- [REQUIRED ACTION A]
According to the Able News column below, in what city did the work of Disability Rights Advocates begin?
- [REQUIRED ACTION B]
Summarize the Able News column below in two sentences.

- [TEXT PASSAGE]
····················
Able News Column July 2024 – The ADA and DRA: Symbiotic Changemaking
Read the entire July 2024 Able News Issue
When the Americans with Disabilities Act (ADA) was signed into law in July 1990, I was a non-disabled sporty kid, almost 10 years old. I had no idea about the seminal role this law would soon play in my life and the life of the organization I now lead: Disability Rights Advocates (DRA). When I acquired my disability a few years later in high school and my parents started having to advocate for me in education and healthcare systems, the ADA made it somewhat easier for us to navigate. And when I decided to become a lawyer and learned about disability rights law, the winding, synergistic paths of the ADA and DRA crystalized and captivated me.
The vision of the ADA, a robust federal civil rights law, is prohibition of discrimination against people with disabilities in everyday activities. It was an important expansion of prior laws like the Rehabilitation Act of 1973 which protects against discrimination by entities that receive federal funding and the Individuals with Disabilities Education Act (IDEA) which established certain educational rights. The ADA, on paper, guarantees that people with disabilities have the same opportunities as everyone else when it comes to many spheres of life–employment, healthcare, technology, entertainment, and transportation, just to name a few. But in order to make that vision a reality, the ADA has always required enforcement through the court system. DRA was created three years after the passage of the ADA to be that enforcer when it comes to systemic barriers.
DRA’s founders created this organization to tackle systemic, illegal barriers facing people with disabilities. DRA’s work began in the birthplace of the U.S. disability rights movement: Berkeley, California. Together with disability community organizations across the country, DRA identified healthcare providers, higher education institutions, municipalities, employers, (and the list goes on) that were illegally discriminating against people with disabilities. And through one precedent-setting lawsuit after another, DRA used the ADA (and other laws) to protect the civil rights of people with disabilities—requiring those discriminating entities to remove barriers and move towards inclusion.
····················
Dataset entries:
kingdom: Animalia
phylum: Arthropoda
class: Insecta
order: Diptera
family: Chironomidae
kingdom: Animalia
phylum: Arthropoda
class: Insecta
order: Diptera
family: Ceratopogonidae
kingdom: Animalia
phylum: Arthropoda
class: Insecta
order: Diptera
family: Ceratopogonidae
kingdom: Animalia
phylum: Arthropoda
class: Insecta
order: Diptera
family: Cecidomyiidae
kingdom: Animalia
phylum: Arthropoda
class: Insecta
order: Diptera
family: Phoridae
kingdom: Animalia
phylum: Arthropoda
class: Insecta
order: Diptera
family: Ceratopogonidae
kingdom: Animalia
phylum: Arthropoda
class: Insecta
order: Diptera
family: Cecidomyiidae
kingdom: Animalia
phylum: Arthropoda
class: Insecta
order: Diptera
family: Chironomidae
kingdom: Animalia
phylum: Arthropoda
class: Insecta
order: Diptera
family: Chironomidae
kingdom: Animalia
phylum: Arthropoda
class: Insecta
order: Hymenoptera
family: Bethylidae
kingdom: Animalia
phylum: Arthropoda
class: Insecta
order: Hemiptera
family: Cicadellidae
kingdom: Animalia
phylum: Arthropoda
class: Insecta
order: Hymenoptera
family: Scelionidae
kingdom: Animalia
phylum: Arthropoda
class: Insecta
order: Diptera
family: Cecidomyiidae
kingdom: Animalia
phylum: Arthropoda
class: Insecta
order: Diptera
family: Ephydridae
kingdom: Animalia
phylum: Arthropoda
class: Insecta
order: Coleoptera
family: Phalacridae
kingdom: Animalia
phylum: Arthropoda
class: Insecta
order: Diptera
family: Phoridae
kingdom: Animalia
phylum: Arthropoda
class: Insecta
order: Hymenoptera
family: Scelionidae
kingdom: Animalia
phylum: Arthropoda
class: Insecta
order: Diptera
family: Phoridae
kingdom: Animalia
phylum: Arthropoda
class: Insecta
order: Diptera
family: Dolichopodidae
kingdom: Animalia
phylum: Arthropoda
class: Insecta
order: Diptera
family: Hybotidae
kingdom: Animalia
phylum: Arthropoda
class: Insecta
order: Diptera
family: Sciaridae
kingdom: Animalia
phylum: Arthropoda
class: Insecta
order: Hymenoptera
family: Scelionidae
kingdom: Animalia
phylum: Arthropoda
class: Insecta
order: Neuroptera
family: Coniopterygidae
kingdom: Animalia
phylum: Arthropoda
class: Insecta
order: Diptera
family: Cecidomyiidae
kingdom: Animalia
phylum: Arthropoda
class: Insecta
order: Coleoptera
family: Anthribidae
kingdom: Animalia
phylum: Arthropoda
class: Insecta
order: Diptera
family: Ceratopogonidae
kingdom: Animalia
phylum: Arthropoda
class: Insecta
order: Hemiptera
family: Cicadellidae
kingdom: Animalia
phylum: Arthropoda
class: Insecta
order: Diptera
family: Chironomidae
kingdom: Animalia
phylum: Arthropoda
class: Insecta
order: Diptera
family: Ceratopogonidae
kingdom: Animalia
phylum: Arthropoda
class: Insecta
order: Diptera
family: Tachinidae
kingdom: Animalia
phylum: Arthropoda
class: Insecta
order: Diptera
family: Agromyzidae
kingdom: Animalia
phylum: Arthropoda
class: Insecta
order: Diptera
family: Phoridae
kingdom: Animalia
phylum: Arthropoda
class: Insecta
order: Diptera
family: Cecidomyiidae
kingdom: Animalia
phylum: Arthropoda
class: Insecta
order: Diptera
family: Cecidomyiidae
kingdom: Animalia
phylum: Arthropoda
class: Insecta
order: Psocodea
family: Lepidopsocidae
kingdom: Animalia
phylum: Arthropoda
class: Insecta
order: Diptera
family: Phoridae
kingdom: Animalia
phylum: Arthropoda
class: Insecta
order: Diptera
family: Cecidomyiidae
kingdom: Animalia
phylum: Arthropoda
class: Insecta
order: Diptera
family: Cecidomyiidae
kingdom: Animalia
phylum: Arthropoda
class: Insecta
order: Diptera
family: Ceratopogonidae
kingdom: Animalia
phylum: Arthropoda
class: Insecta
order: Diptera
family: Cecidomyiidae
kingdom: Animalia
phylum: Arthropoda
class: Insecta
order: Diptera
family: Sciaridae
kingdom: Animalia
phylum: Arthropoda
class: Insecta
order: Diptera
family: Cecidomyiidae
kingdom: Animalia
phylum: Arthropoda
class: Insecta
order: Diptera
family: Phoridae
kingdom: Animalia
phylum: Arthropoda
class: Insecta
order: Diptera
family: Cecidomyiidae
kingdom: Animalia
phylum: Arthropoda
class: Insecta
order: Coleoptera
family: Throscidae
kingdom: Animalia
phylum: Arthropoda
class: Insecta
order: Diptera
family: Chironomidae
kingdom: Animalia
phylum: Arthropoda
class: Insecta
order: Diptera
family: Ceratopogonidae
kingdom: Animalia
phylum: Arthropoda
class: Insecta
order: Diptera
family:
····················
- [RESPONSE BOX A]
Berkeley, California.

- [RESPONSE BOX B]
The Americans with Disabilities Act, signed in July 1990, prohibits discrimination against people with disabilities in everyday activities, but its guarantees have always required enforcement through the courts. Disability Rights Advocates was created three years later to enforce the law against systemic barriers, and it has used precedent-setting lawsuits to require discriminating entities to remove barriers and move toward inclusion.